Elle ne sentit plus rien par la suite pendant un moment. En effet, lorsque le loup se réveilla et lui compressa un bandage contre son épaule, cette pointe de douleur qu’elle ressentait dans toute l’épaule se calma immédiatement, et l’apaisa quelque peu dans son sommeil. Elle pouvait enfin commencer à réellement récupérer. De plus, bientôt vint se rajouter une source de chaleur, et bientôt une deuxième, qui vint combler ce froid qu’elle ressentait depuis qu’elle dormait. Elle se sentait déjà bien mieux, cette source de chaleur l’apaisait totalement. Elle sentait une présence à côté d’elle. Elle ne se doutait pas à ce moment que la présence était plutôt sur elle qu’à côté ! De nouveaux cauchemars virent l’envahir, la faisant sursauter à maintes reprises. Son souffle s’accélérait parfois, pour redevenir ensuite calme. La nuit n’était pas forcement de tout repos pour elle, et ses démons intérieurs revenaient la hantés. De plus ce qui s’était passé la nuit dernière ne faisait pas partie de ses meilleures expériences. La tête des soldats voulant abuser d’elle, défilaient, ensuite couvertes de sang à cause de ce loup étrange. Un carnage, elle le revivait en rêve. C’était même pire maintenant qu’elle le rêvait, le cerveau ayant tendance à restituer parfaitement, et même en pire ce qui se passait. Elle se voyait couverte de sang, du sien, mais aussi de ces hommes qui avaient croisés sa route ! Et ce loup… Il la regardait là, ses yeux acier la fixant de manière à lui dire qu’elle ne lui échapperait pas ! Et cela continua pendant la quasi-totalité de la nuit… Sa respiration redevint régulière, mais sa chaleur corporelle augmentait vite, sans doute même un peu trop à un moment ! Elle émergea quelques peu de son sommeil. Elle n’ouvrit pas les yeux, mais sur elle, elle sentait comme un poids, un poids qui lui apportait une grande source de chaleur. S’appuyant sur le coude, elle leva le bras pour venir effleurer des poils. Poils soyeux et doux. Elle laissa courir légèrement sa main sur le pelage, devinant bien se provenance, avant de laisser retomber sa main au sol, satisfaite. Oui, c’était bête, mais elle avait été curieuse de passer sa main dans les poils du loup lorsqu’elle l’avait vu. Leur blancheur et leur brillance lui avait donné envie de les toucher. Chose faite. Sur ces entrefaites, elle put replonger dans son sommeil, dans un soupir.

Elle ne se réveilla pas lorsque le loup la laissa à sa simple cape de voyage. Tout ce qu’elle vit, c’est se recroqueviller dans sa couverture de fortune et la resserrer autour d’elle afin de conserver la chaleur.
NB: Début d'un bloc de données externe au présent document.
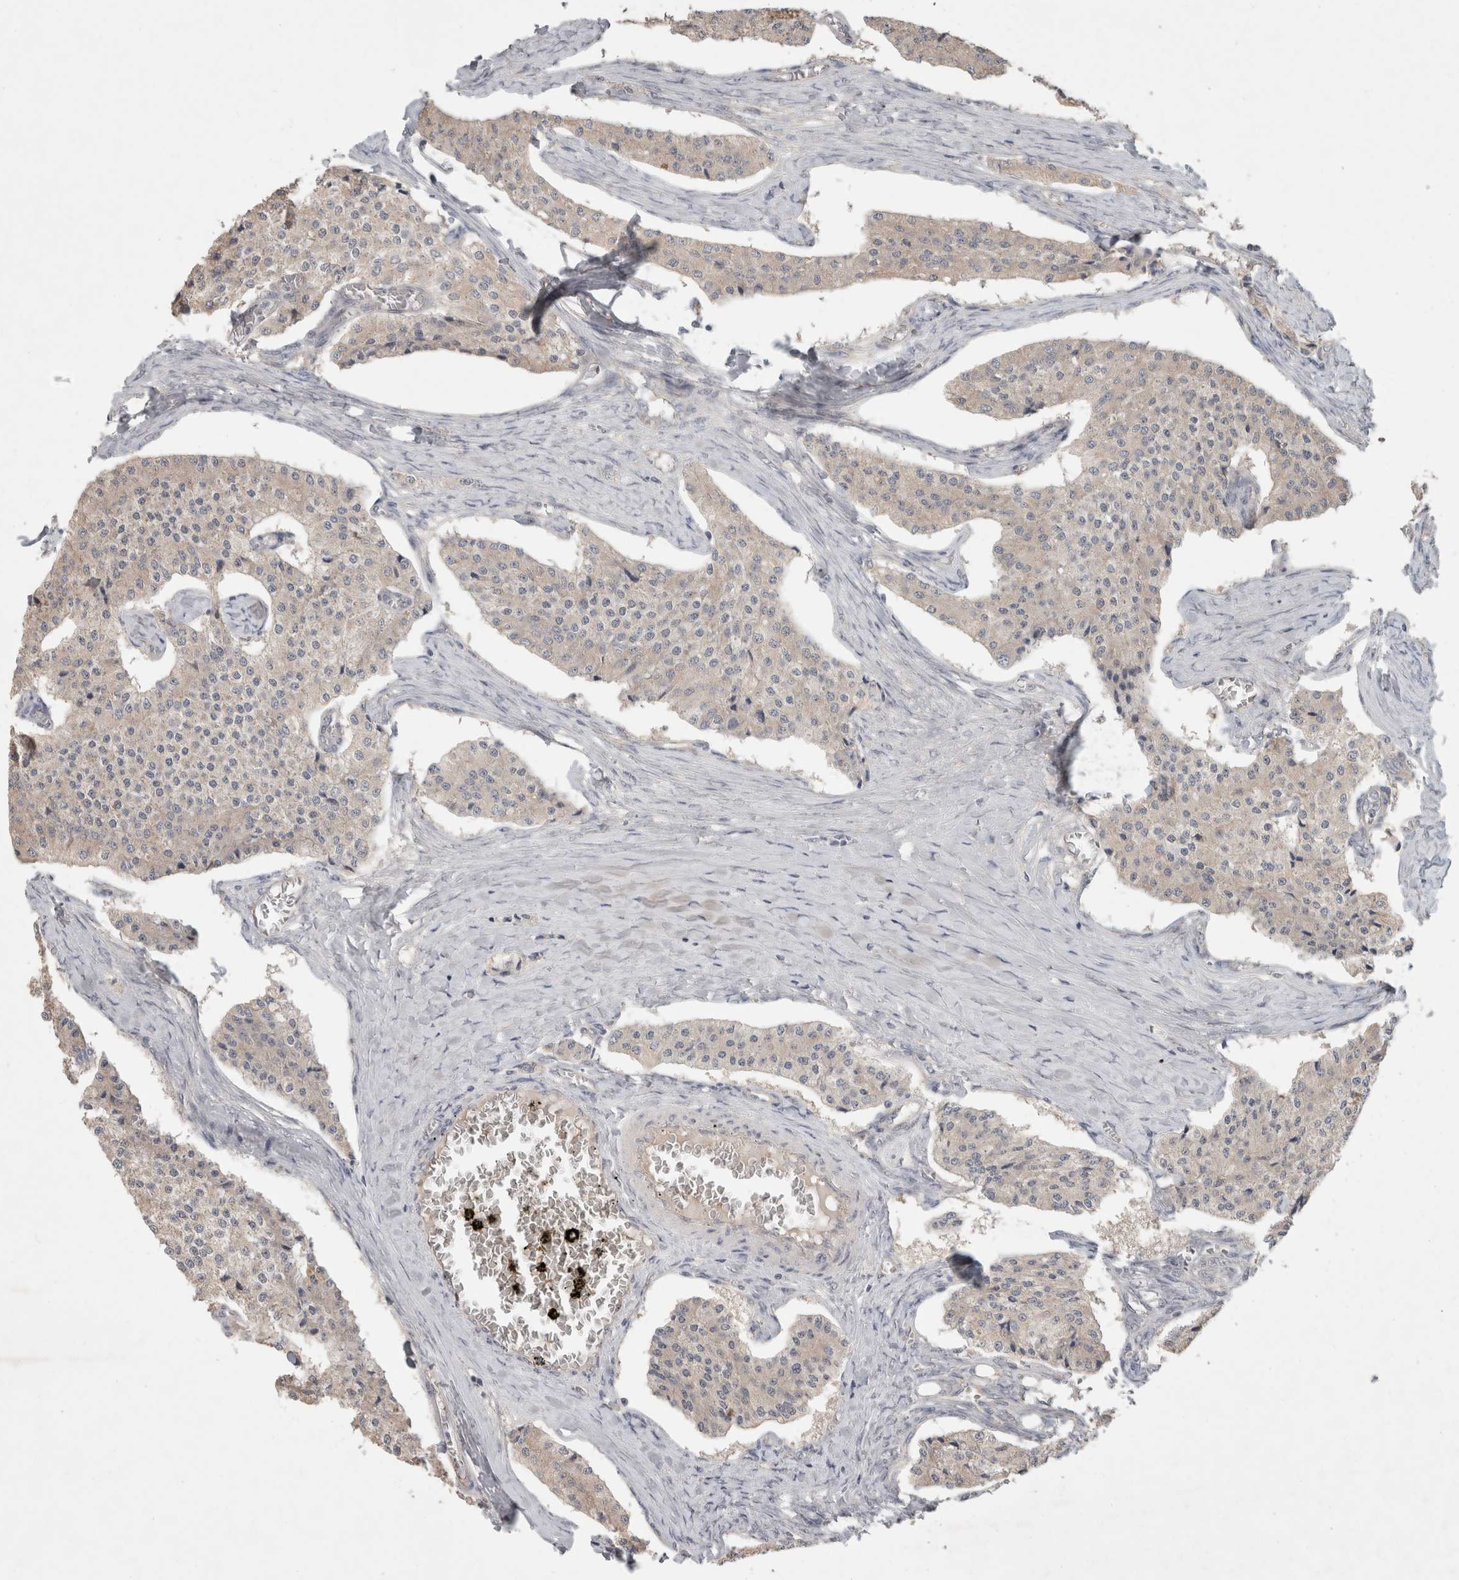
{"staining": {"intensity": "weak", "quantity": "<25%", "location": "cytoplasmic/membranous"}, "tissue": "carcinoid", "cell_type": "Tumor cells", "image_type": "cancer", "snomed": [{"axis": "morphology", "description": "Carcinoid, malignant, NOS"}, {"axis": "topography", "description": "Colon"}], "caption": "A high-resolution image shows immunohistochemistry (IHC) staining of malignant carcinoid, which exhibits no significant positivity in tumor cells. The staining is performed using DAB (3,3'-diaminobenzidine) brown chromogen with nuclei counter-stained in using hematoxylin.", "gene": "RASAL2", "patient": {"sex": "female", "age": 52}}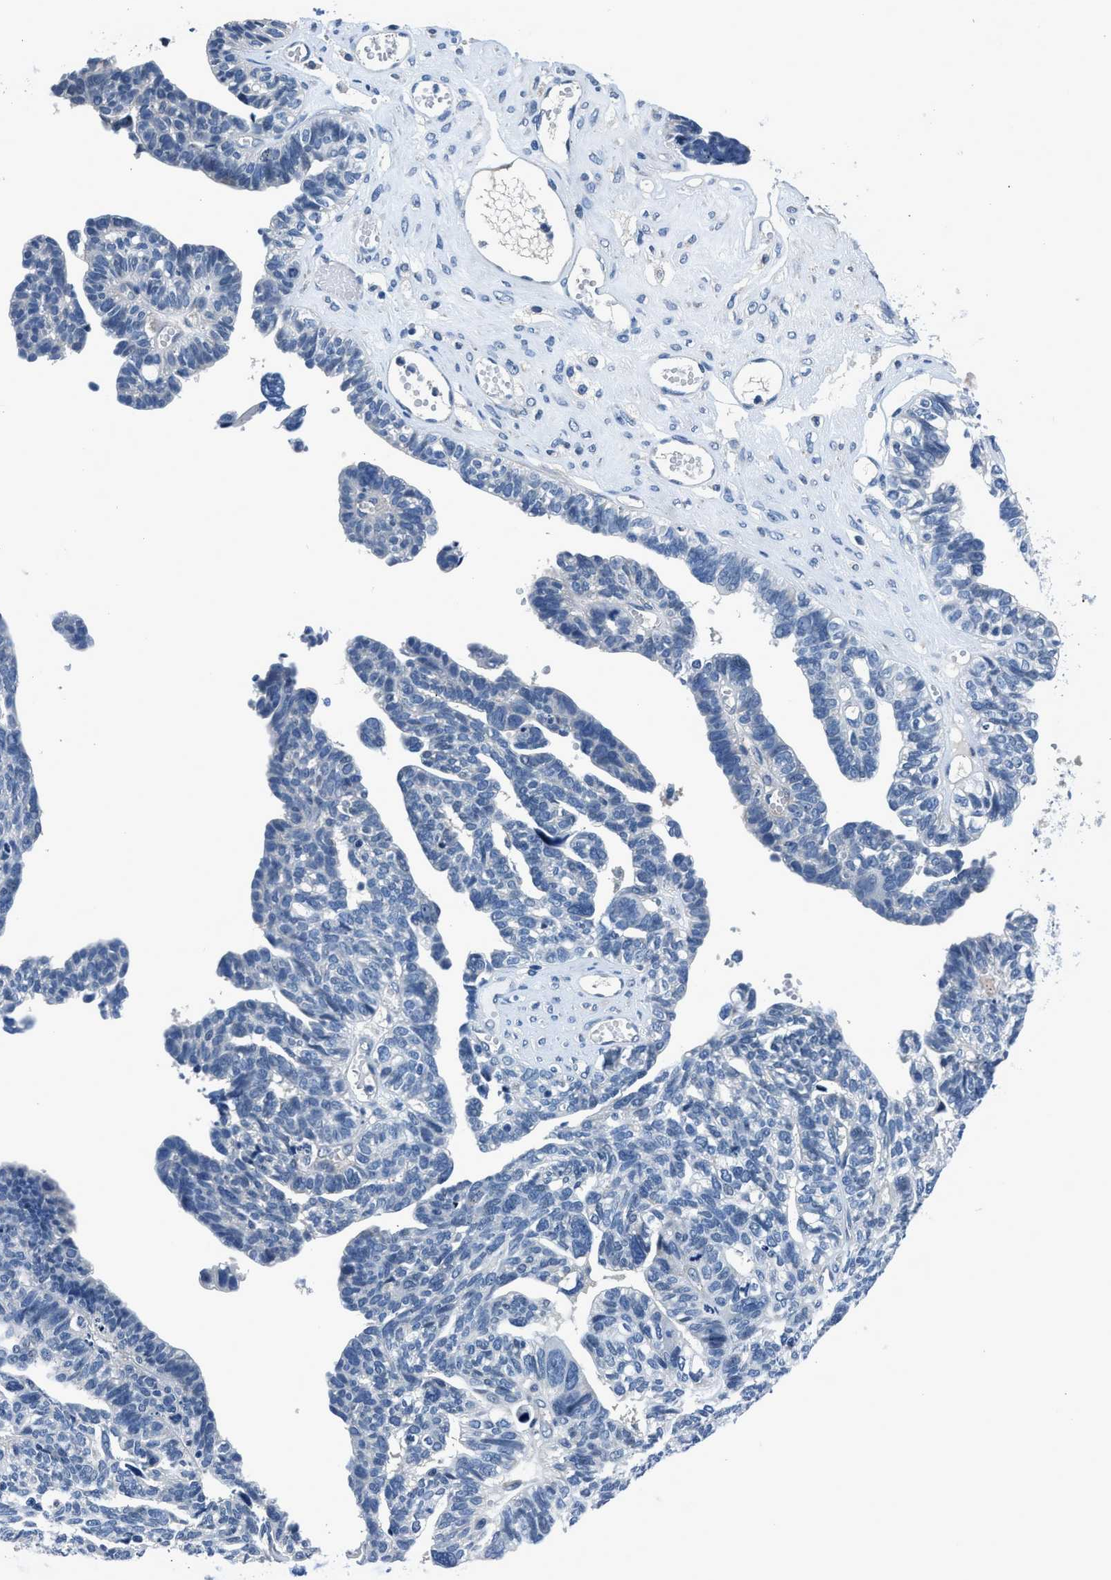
{"staining": {"intensity": "negative", "quantity": "none", "location": "none"}, "tissue": "ovarian cancer", "cell_type": "Tumor cells", "image_type": "cancer", "snomed": [{"axis": "morphology", "description": "Cystadenocarcinoma, serous, NOS"}, {"axis": "topography", "description": "Ovary"}], "caption": "Immunohistochemistry (IHC) micrograph of ovarian cancer stained for a protein (brown), which shows no staining in tumor cells.", "gene": "GJA3", "patient": {"sex": "female", "age": 79}}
Le seul moment où elle ressentit la moindre trace de froid, c’est lorsqu’elle se retrouva soulevé de terre, pour être déposée près du feu. Des frissons l’avaient parcouru tout le corps, mais bien vite la chaleur revint alimentée encore plus par le feu. A un moment, elle sentit qu’on s’occupait de son épaule. Une douleur l’élança dans tout le bras montant jusqu’à sa nuque. Elle bougea dans son sommeil, essayant inconsciemment de se soustraire à ses mains qui la tripotaient et qui lui faisait mal de surcroît ! Mais elle ne bougea pas bien longtemps. Elle commençait déjà à se dépêtrer pour sortir de sa torpeur bien que cela ait été difficile. Bientôt la cape vint de nouveau la recouvrir, ne l’aidant pas vraiment à se réveiller. Toujours les rêves qui l’avaient hantés toute la nuit la guettait pour l’entraîner dans de nouvelles aventures peu au goût de la rôdeuse.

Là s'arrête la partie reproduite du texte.